Osage Nation breaks ground on new Hominy Village Square

HOMINY, Okla. – A feeling of happiness permeated the hall of the current Hominy Community Building as people arrived for the groundbreaking festivities on June 28.

It was a momentous occasion, the Osage Nation broke ground on a new Village square for the Hominy District. It will include a new arbor, a new community building, a new drainage and water line system, two small parking lots and new visiting District camps.

The ceremony included the turning of dirt to officially break ground for the project, with speeches from cultural and political leaders who worked together on the project. Hominy elders were present, as well as community leaders and their families.
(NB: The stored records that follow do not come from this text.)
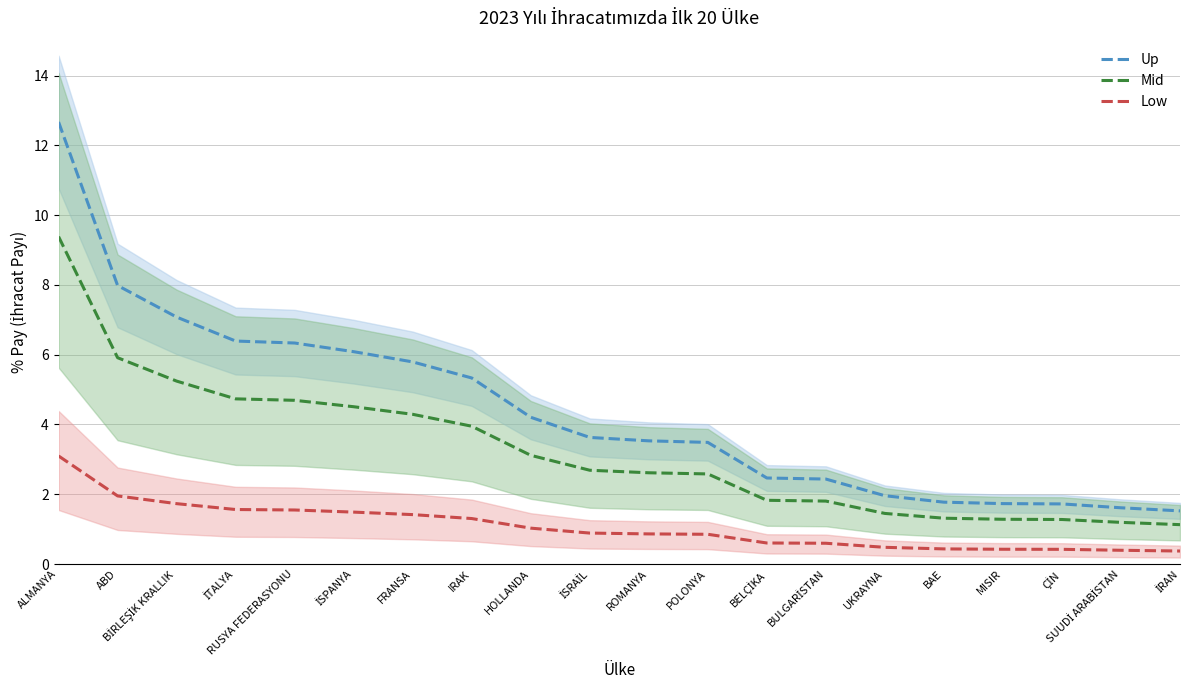

True or false: Low and Up intersect in this chart.

False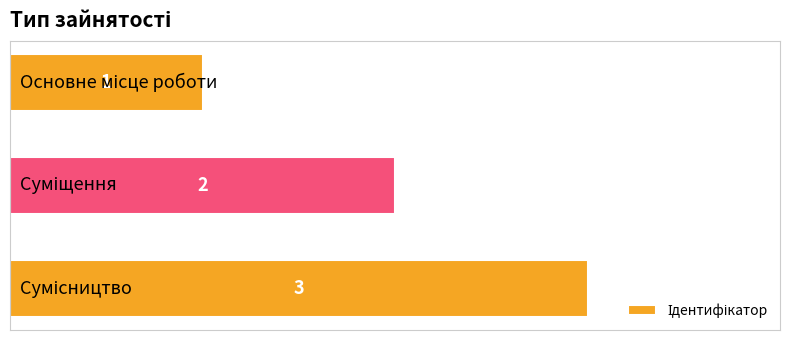

What is the greatest value displayed?

3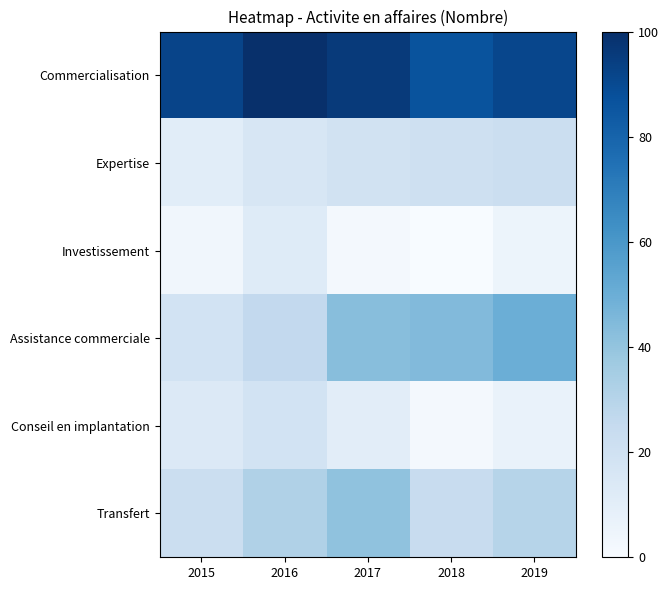

Which has a higher value, 2019 or 2016?

2016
Hominy District In-Lon-Schka Head Committeeman, Dr. Steven Pratt, spoke first.

“We’ve kept this [In-Lon-Schka] going for over 100 years, those movements, the gathering,” Pratt said to a crowd of about 40. “Those old ones said we would be here to continue forward, and it’s a good day.”


Demolition of the current arbor and community building will begin July 10, with construction of the new Village square slated to be finished by May 1, 2018, said Lance Woolsey, project manager from Wallace Engineering, the architecture firm who helped design the new Village square. Builders Unlimited, Inc., of Tulsa will handle construction.

“The existing arbor will fit in the dance area of the new one. So, it was planned for about 700 dancers,” Woolsey said. “There will be a single row of seating for the dancers, and the family benches behind that. Then there’s an 8-foot aisle between the family benches and the spectators and all of it will be under cover.”

The new community building will be 8,500 square feet, with new district camps, all with coverings for dancers and their families, Woolsey said. The area between the district camps, the arbor and community building will have grass pavers under the grass. Grass pavers look like sod but it makes the grass firm to walk on and absorbs water, he said.

The ground construction under the plaza area will be “pretty extensive,” he said. Underneath the plaza will be about two feet of open grated rock that will store water until it comes out. Six-inch water lines will run west and east of the Village square, the east line is already completed, and a new drainage system will be put in north of the Village square, he said. Flooding has been a problem in the past when there have been severe rains.

“The plaza between the community building and the dance arbor will be done out of permeable pavers, so the water goes down below and won’t be sitting on top and all soggy,” he said. “The down spouts will go directly down into [the drainage system], they won’t run on top of the ground and all the water gets collected and taken to the creek.”

He said there will be a parking lot on the north side of the Community Building and another small parking lot on the east side of the dance arbor for elder parking.


Pratt said when the Osage made the move to Oklahoma, they decided to leave their old religion behind and adopt something new. He talked about Wah-Tiah-Kah seeing a future for the Osage in Oklahoma.

He said many tribes brought different religions and dances to the Osage, but it was the Kaw that brought a drum to the Zon-Zo-Li people in the late 1800’s. The Hominy people didn’t immediately accept, they still tried other dances, but after they had council on it, they accepted the drum from the Kaw, he said.

“Osages put our own ways in there, and that’s what’s in there, is us,” he said.


Principal Chief Geoffrey Standing Bear said the groundbreaking wouldn’t be happening had it not been for the unity of the Hominy District.

“Everything that has happened thus far has been a result of this community,” he said.

He said there were a lot of meetings between the Hominy Village Five Man Board, the Hominy In-Lon-Schka dance committee, and everyone had a lot of expressions of how it was and what they wanted it to be, he said.

“This is really going to be something that in our time we can enjoy,” he said. “I congratulate the Zon-Zo-Li District for the leadership they’ve shown and for getting us this far.”

Speaker of the Congress Angela Pratt, who grew up down the road from the Hominy Village Square, said it was a sentimental time for her and others. She also noted that five members of the Fifth Osage Nation Congress are from the Hominy District.  

“Instead of being sad today, like I’m trying to be, I’m just really excited,” Pratt said. “This is a special place to us, many of us grew up here.”

Chairman of the Hominy Village Five Man Board, Reuben DeRoin, said there are many new dancers every year and it was good to see so many young men and young women dancing under the arbor.

“It’s a little sad moving on, but it’s a continuation of what we are as a people, as a tribe,” he said. “We’re very happy to have this opportunity down here and to expand our Osage ways.”